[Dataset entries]
↓↓↓

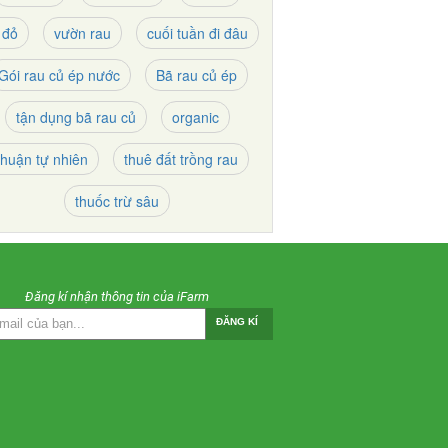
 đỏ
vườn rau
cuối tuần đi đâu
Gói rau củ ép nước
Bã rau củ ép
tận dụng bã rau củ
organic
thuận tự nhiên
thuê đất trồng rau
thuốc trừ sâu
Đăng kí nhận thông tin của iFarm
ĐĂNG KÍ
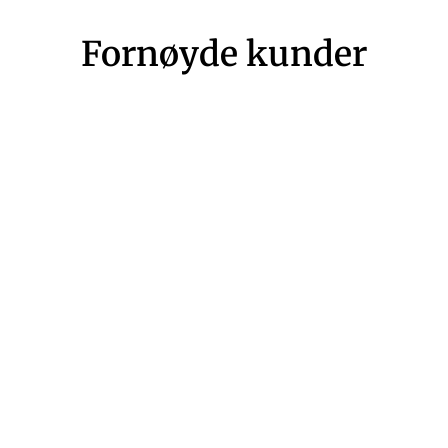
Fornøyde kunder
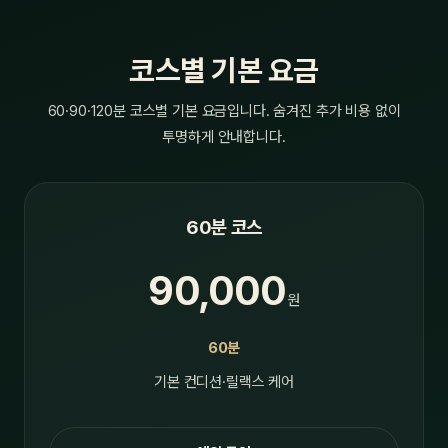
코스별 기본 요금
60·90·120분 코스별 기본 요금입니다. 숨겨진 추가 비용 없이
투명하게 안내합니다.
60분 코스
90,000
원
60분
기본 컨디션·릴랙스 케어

↑↑↑
↓↓↓

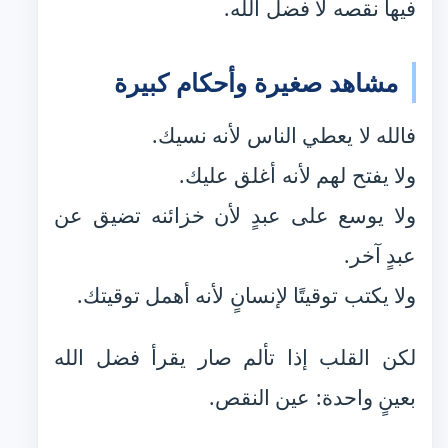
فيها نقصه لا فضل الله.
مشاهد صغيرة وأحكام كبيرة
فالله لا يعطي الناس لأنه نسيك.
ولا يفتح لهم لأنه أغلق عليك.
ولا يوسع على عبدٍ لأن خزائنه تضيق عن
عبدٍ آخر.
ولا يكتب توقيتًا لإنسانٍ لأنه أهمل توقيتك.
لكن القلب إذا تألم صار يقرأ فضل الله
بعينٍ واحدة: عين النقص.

↑↑↑

_What to work on_.
Search each line of the data above for "لأنه", and copy the lines where it occurs.

_Reply_.
فالله لا يعطي الناس لأنه نسيك.
ولا يفتح لهم لأنه أغلق عليك.
ولا يكتب توقيتًا لإنسانٍ لأنه أهمل توقيتك.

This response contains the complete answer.